Kapolda Sulbar Hadirkan Akses Air Bersih di Mamasa, Warga Pepana Akhirnya Nikmati Solusi Lama yang Dinantikan

waktu baca 2 menit

Mamasa — Kepolisian Daerah Sulawesi Barat memperluas peran sosial melalui penyediaan sarana air bersih bagi warga Lingkungan Pepana, Kelurahan Talippuki, Kecamatan Mambi, Kabupaten Mamasa.

Program ini menjadi bagian dari intervensi langsung Kapolda Sulbar Irjen Pol Adi Deriyan Jayamarta dalam menjawab kebutuhan dasar masyarakat di wilayah pedalaman.

Fasilitas air bersih tersebut kini resmi beroperasi dan mulai digunakan warga. Kehadirannya menandai jawaban atas persoalan akses air yang selama ini menjadi kendala utama dalam aktivitas harian masyarakat setempat, khususnya pada sektor kesehatan dan kebutuhan domestik.

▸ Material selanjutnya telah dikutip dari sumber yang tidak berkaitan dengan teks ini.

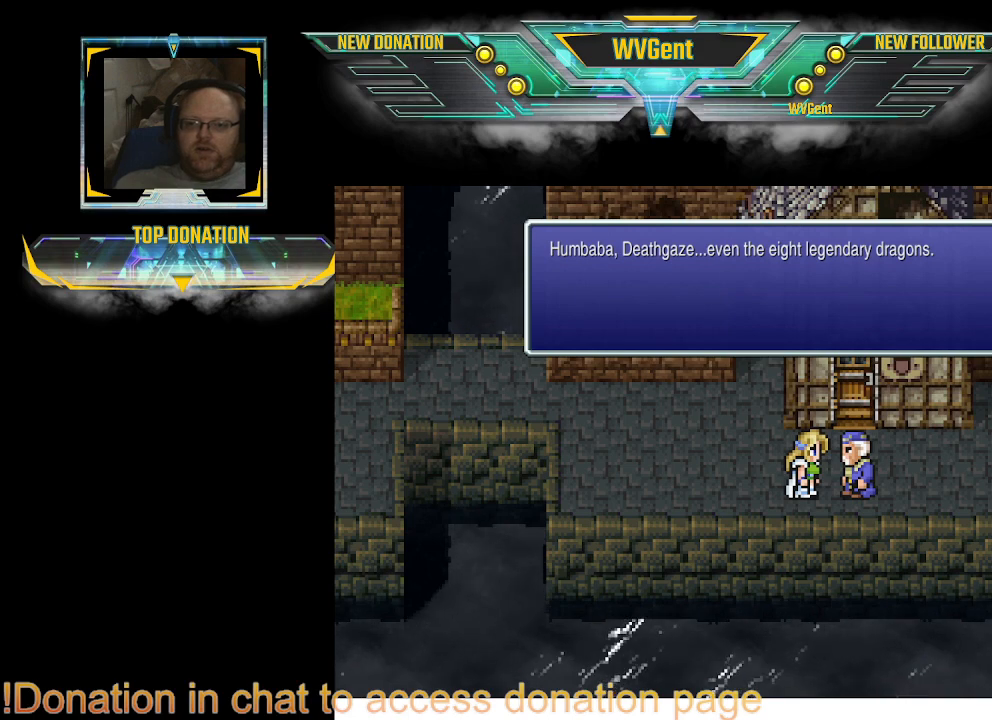
{"buttons": [], "left_stick": "center", "right_stick": "center", "events": []}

Peresmian berlangsung melalui kegiatan launching yang melibatkan personel Polsek Mambi bersama warga. Aparat, tokoh masyarakat, serta unsur pemuda hadir menyaksikan langsung mengalirnya air bersih yang selama ini dinantikan.

Kepala Lingkungan Pepana Abdul Hamid M, bersama personel Bhabinkamtibmas Aiptu Hendra dan Brigpol Hamsir, turut hadir dalam kegiatan tersebut. Sejumlah tokoh masyarakat, tokoh perempuan, dan tokoh pemuda juga ikut menyaksikan momen yang berubah menjadi titik penting bagi pemenuhan kebutuhan dasar warga.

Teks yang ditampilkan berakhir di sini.